Automatic differentiation for performing the Cauchy-Kovalevskaya procedure in Lax-Wendroff type discretizations
Arpit Babbar, Valentin Churavy, Michael Schlottke-Lakemper, Hendrik Ranocha
TL;DR
This work addresses achieving high-order one-step time discretization for hyperbolic conservation laws by integrating automatic differentiation (AD) into the Cauchy-Kovalevskaya predictor of Lax-Wendroff flux reconstruction (LWFR).
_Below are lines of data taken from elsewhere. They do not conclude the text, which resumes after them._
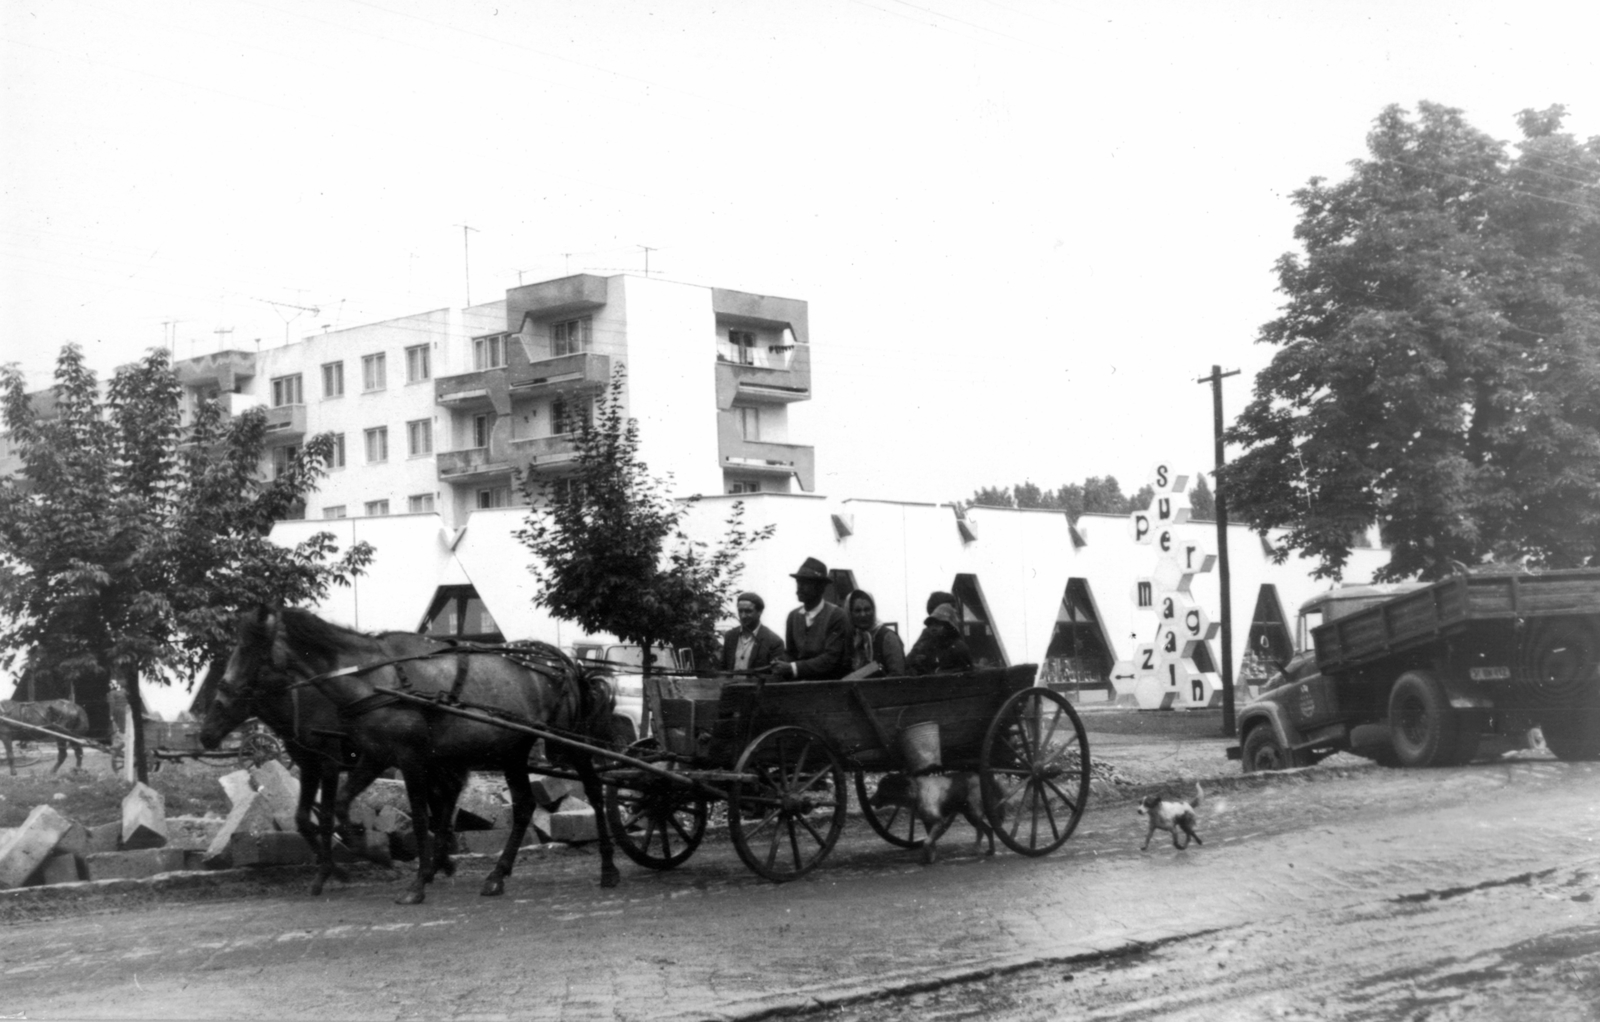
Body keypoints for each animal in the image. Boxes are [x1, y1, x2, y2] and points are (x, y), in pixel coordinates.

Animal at [222, 607, 620, 902]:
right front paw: (372, 851)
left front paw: (417, 882)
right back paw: (496, 875)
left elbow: (418, 816)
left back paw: (608, 867)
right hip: (513, 750)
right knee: (523, 806)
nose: (225, 689)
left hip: (567, 743)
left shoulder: (411, 759)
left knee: (593, 789)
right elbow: (342, 805)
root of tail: (565, 662)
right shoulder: (376, 757)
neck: (374, 679)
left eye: (252, 643)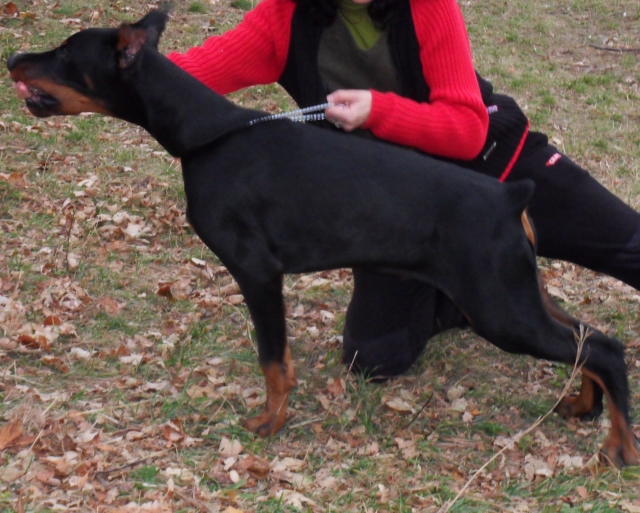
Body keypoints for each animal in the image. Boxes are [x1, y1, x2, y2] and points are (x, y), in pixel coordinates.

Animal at [7, 11, 638, 467]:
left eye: (64, 54)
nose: (13, 57)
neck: (208, 135)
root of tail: (512, 196)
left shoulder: (256, 271)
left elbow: (272, 359)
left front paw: (270, 422)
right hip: (515, 291)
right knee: (592, 338)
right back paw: (583, 407)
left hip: (498, 306)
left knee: (600, 348)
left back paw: (619, 446)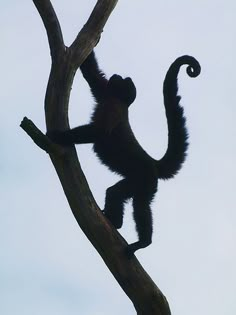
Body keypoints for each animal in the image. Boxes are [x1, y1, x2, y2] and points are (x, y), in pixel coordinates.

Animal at [48, 50, 200, 256]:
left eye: (122, 80)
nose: (118, 75)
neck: (119, 101)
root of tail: (153, 162)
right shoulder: (105, 94)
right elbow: (92, 72)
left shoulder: (113, 107)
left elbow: (100, 132)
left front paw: (57, 136)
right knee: (117, 194)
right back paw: (116, 222)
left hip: (144, 180)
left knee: (136, 202)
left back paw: (141, 240)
Unlike the traditional approximate LW procedure that relies on order-specific finite-difference derivatives and can require positivity corrections, the AD-based approach computes temporal flux derivatives $\partial_t^m \boldsymbol{f}$ in a Jacobian-free, problem-independent manner, applicable to any flux function, and supports orders of accuracy with a uniform framework. The authors implement both point-wise and element-wise AD variants and demonstrate that the AD predictor preserves admissibility and outperforms the approximate LW method in wall-clock time across multiple 1D and 2D test problems, including isentropic Euler and relativistic hydrodynamics. The results show that AD yields robust, high-order solutions with reduced limiting and positivity concerns, offering a practical route to scalable, high-fidelity LW-type schemes. The approach has broad applicability to DW/DG-type discretizations and can be extended to other equations, flux functions, and potential MOOD-style adaptations in troubled regions.
Abstract
Lax-Wendroff methods combined with discontinuous Galerkin/flux reconstruction spatial discretization provide a high-order, single-stage, quadrature-free method for solving hyperbolic conservation laws. In this work, we introduce automatic differentiation (AD) for performing the Cauchy-Kowalewski procedure used in the element-local time average flux computation step (the predictor step) of Lax-Wendroff methods. The application of AD is similar for methods of any order and does not need positivity corrections during the predictor step. This contrasts with the approximate Lax-Wendroff procedure, which requires different finite difference formulas for different orders of the method and positivity corrections in the predictor step for fluxes that can only be computed on admissible states. The method is Jacobian-free and problem-independent, allowing direct application to any physical flux function. Numerical experiments demonstrate the order and positivity preservation of the method. Additionally, performance comparisons indicate that the wall-clock time of automatic differentiation is always on par with the approximate Lax-Wendroff method.